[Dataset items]
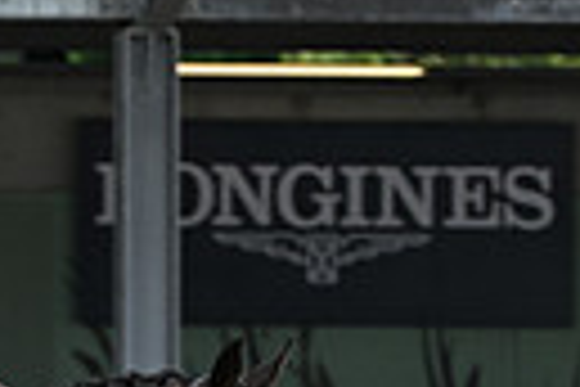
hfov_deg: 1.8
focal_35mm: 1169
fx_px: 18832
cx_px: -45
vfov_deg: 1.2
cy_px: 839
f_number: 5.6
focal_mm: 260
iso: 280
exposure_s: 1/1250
==
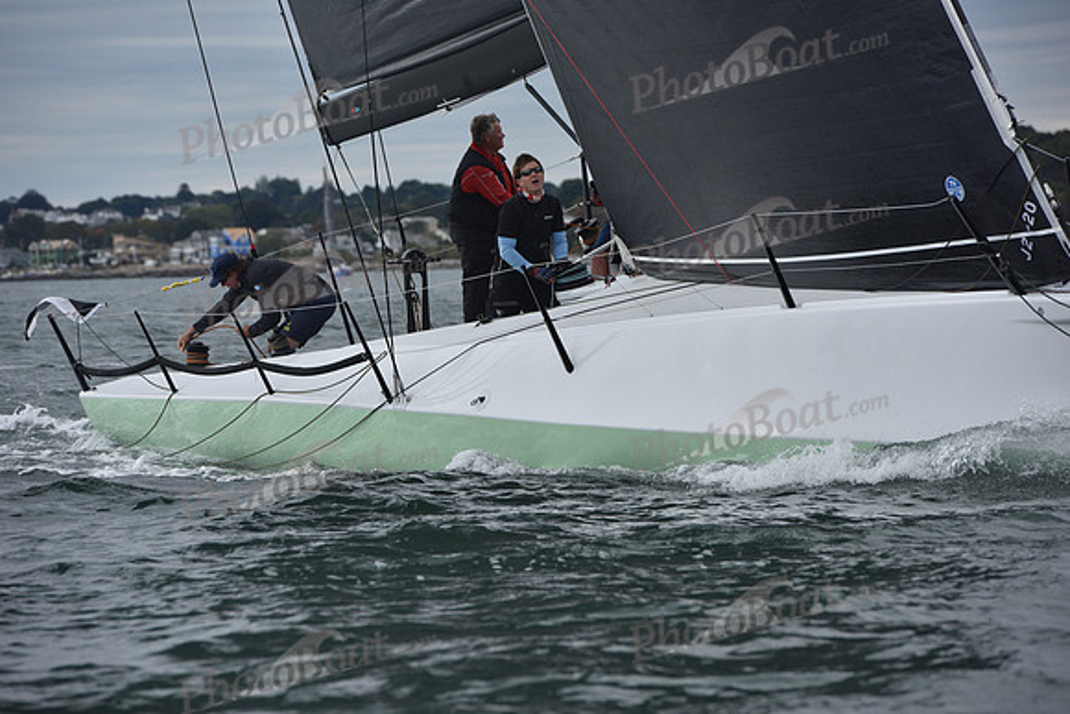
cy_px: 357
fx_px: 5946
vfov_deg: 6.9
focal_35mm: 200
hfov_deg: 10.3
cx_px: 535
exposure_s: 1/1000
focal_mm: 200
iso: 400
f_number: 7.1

**Exercise description**
Reproduce verbatim the lines above, from the line with "hfov_deg: 1.8" through the line with "exposure_s: 1/1250".

**Result of this exercise**
hfov_deg: 1.8
focal_35mm: 1169
fx_px: 18832
cx_px: -45
vfov_deg: 1.2
cy_px: 839
f_number: 5.6
focal_mm: 260
iso: 280
exposure_s: 1/1250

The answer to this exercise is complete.